_Task objective_
Where a line below holds the string "camera", that line goes into the answer.

_Extracted information_
::::
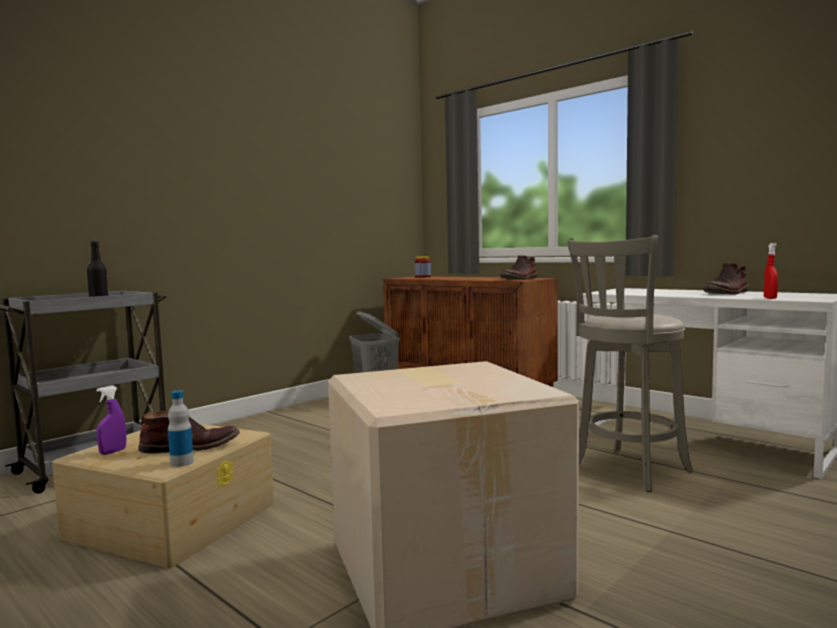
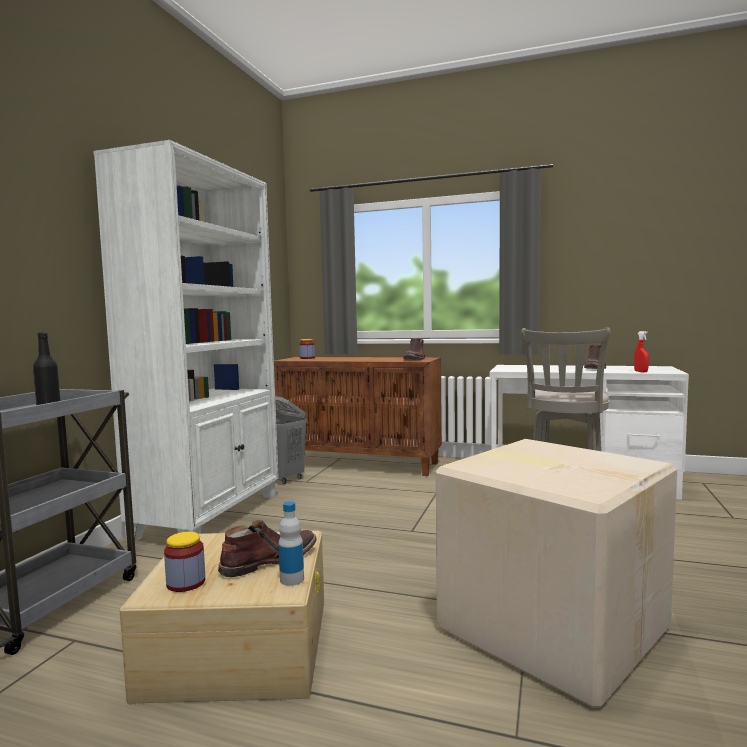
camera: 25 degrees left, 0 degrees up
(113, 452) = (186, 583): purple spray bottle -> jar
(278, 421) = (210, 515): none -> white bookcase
::::
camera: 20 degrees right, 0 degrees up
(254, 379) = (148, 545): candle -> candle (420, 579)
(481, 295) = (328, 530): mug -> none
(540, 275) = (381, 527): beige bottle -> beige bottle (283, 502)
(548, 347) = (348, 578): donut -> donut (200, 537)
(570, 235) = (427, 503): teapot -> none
::::
_Written response_
camera: 25 degrees left, 0 degrees up
camera: 20 degrees right, 0 degrees up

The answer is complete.